Even more radically, this implied a moral equivalency, at the most basic level, between the personhood of the King and his subjects; and it was this recognition of the non-ruler’s political personhood - or to use Arendt’s famous term, the ‘right to have rights’ - that was foundational and existing logically prior to all other civic rights.
This may be at odds with our common sense understanding of how human rights developed. People often think that modern human rights started with the question: when and how can governments be legitimate? But this already presupposed that governments needed legitimacy in the first place. Why do they need power and legitimacy? Implicit in the myth of the Magna Carta is the assumption of a minimum equivalency of political personhoods between ruler and the ruled. This creates a moral duty on the ruled to obey the ruler only to the extent that the ruler respects and recognises the rights of the ruled. This recognition of the right to rights is not dependent on the values we enjoy in modern democracies but is the source of them.

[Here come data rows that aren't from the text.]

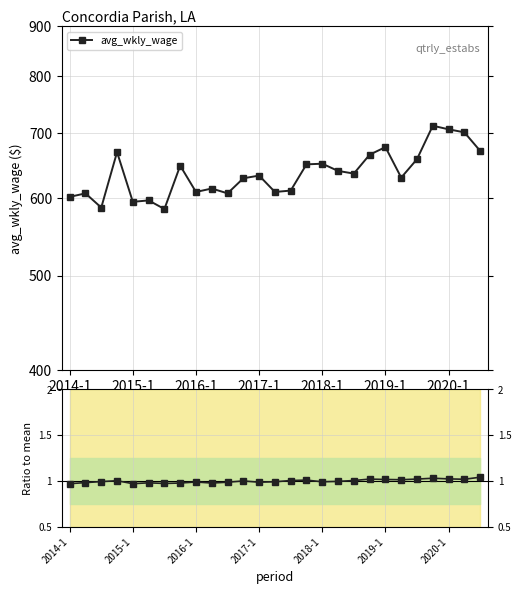

In qtrly_estabs / mean, how many points are higher than both neighbors (excluding endpoints)?

7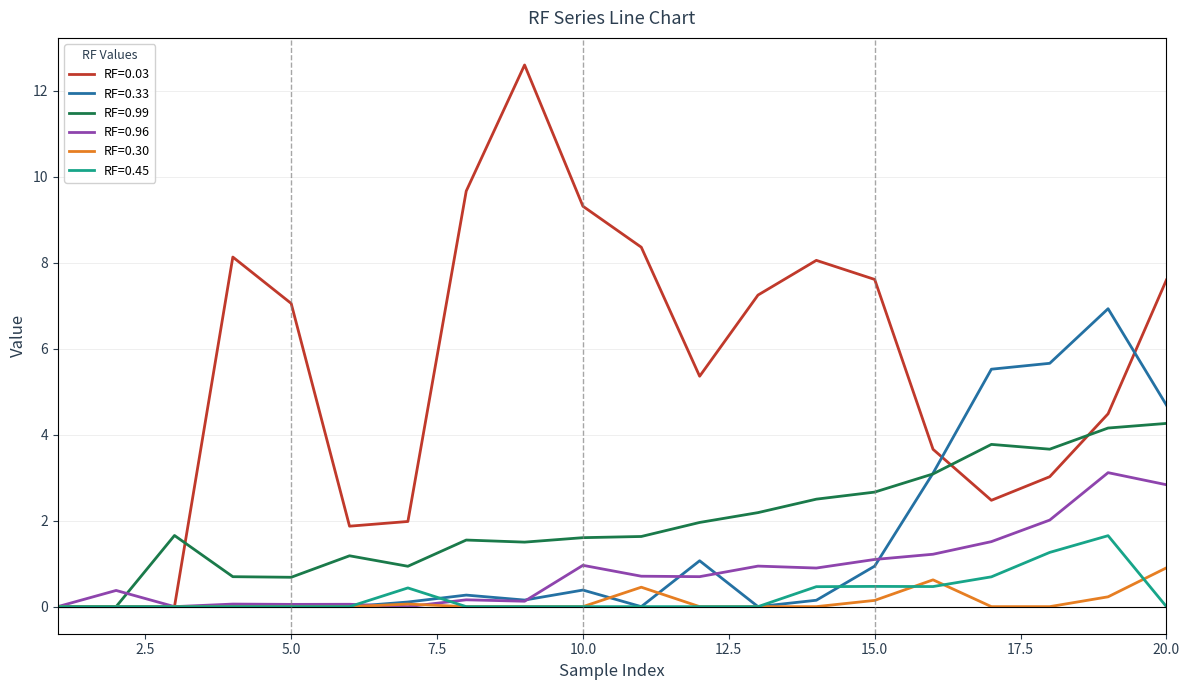

What is the difference between the second highest and minimum values in the RF=0.03 series?

9.7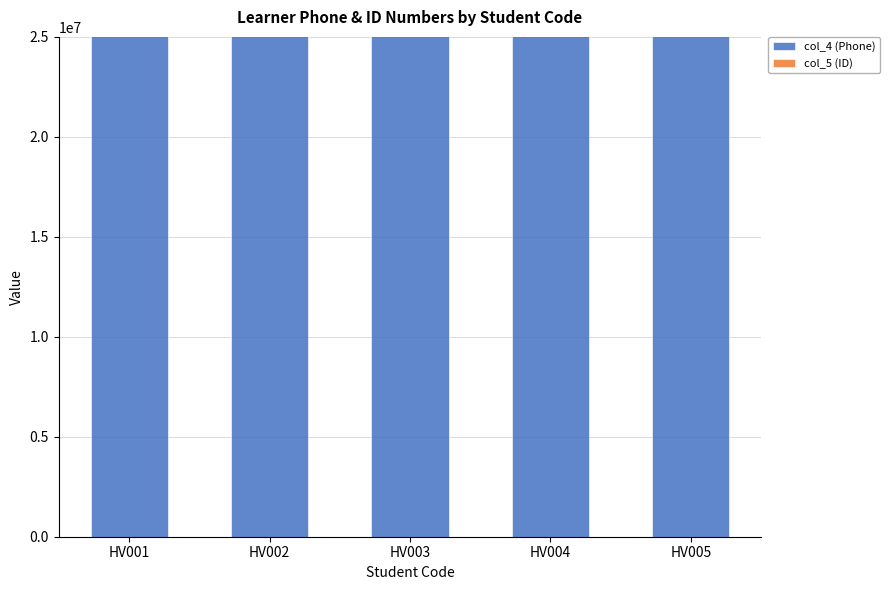

What is the value of the col_5 (ID) bar at the 5th from the left?

8121999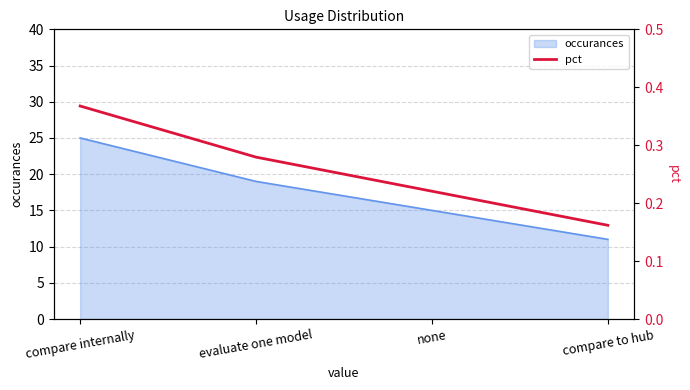

Reading left to right, list all the values displayed in this chart.

compare internally=0.4	evaluate one model=0.3	none=0.2	compare to hub=0.2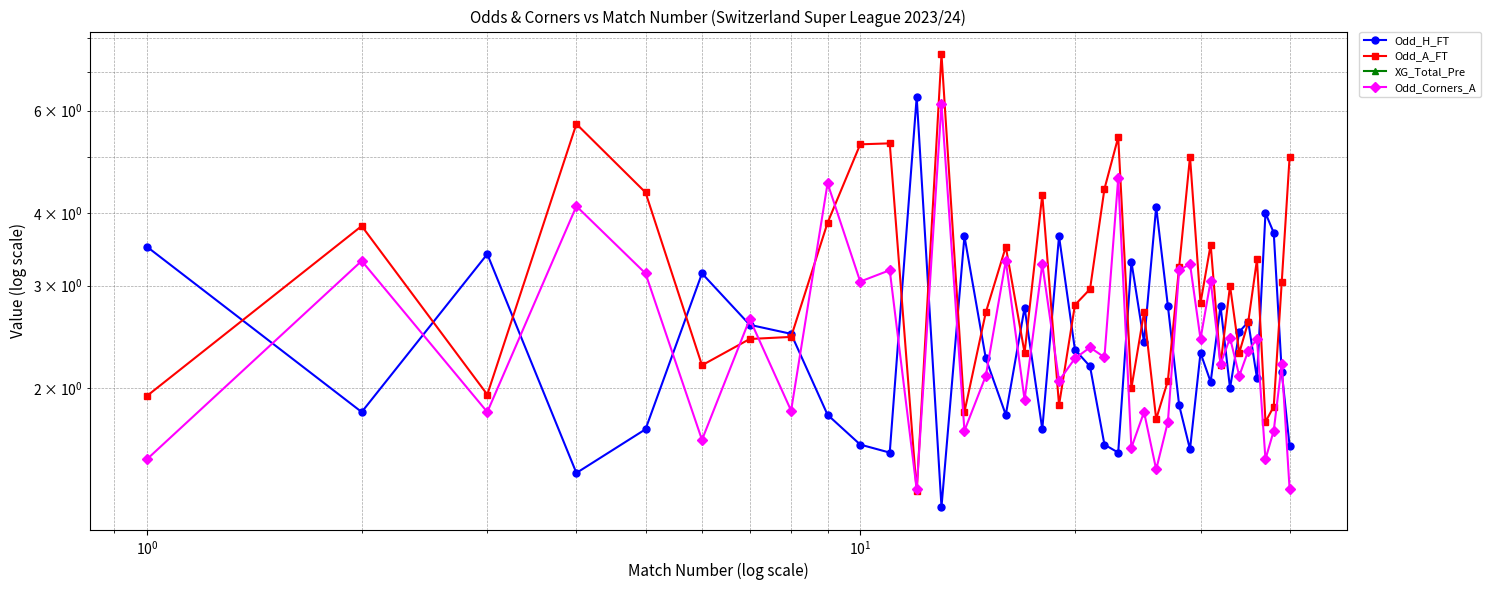

Where is the first local minimum for Odd_Corners_A?

$\mathdefault{10^{0}}$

The genius of the Magna Carta as a Mythical Charter is that it fuels the development of these new values, all the while dressing each successive - and at times radical - political and legal breakthrough in the garb of sacred tradition. This explains the myth’s vibrancy and mobility across time and space, context and histories, from legal texts, political speeches, to folktales.
And this struggle continues today, as many peoples around the world seek recognition of their political personhood against their own King Johns. Though the Magna Carta as Baronial contract may belong to English history, the Magna Carta as Mythical Charter belongs to the world.